TASK DETAILS
Copy word for word the lines from the line with "rad de subiectivism" to the line with "LUVA MALHA BR PIGMENTADA T/U CA34491 KALIPSO", including both, and omit the pictures from your answer.

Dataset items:

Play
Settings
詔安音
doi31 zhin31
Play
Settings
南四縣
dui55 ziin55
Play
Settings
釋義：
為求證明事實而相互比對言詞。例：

...

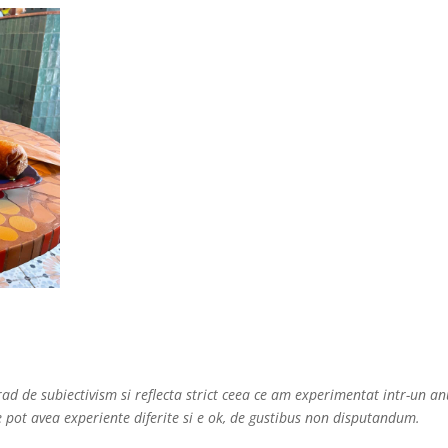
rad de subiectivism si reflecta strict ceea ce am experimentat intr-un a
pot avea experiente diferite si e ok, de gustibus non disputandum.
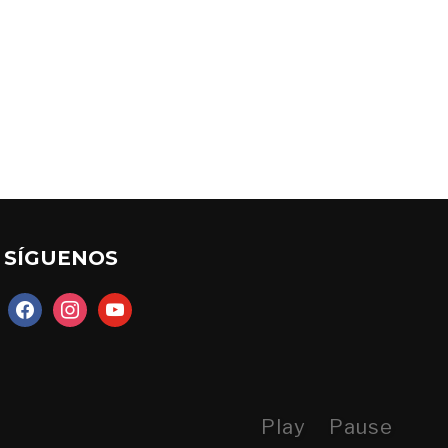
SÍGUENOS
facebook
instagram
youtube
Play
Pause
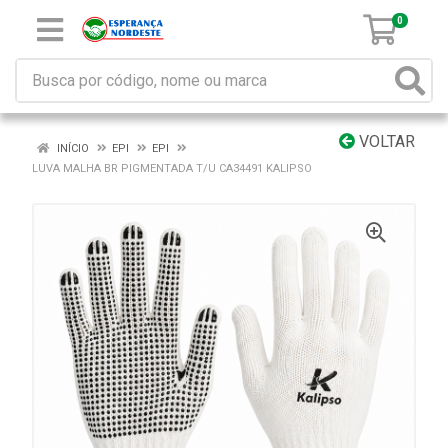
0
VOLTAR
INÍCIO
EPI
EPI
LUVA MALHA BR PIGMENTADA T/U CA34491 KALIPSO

--

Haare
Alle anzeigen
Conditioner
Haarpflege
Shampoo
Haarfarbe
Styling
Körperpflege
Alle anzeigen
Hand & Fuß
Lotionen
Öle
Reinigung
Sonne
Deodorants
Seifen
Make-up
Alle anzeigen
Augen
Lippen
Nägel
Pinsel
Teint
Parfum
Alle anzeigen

RESPONSE TO THIS TASK
rad de subiectivism si reflecta strict ceea ce am experimentat intr-un a
pot avea experiente diferite si e ok, de gustibus non disputandum.
SÍGUENOS
facebook
instagram
youtube
Play
Pause
0
VOLTAR
INÍCIO
EPI
EPI
LUVA MALHA BR PIGMENTADA T/U CA34491 KALIPSO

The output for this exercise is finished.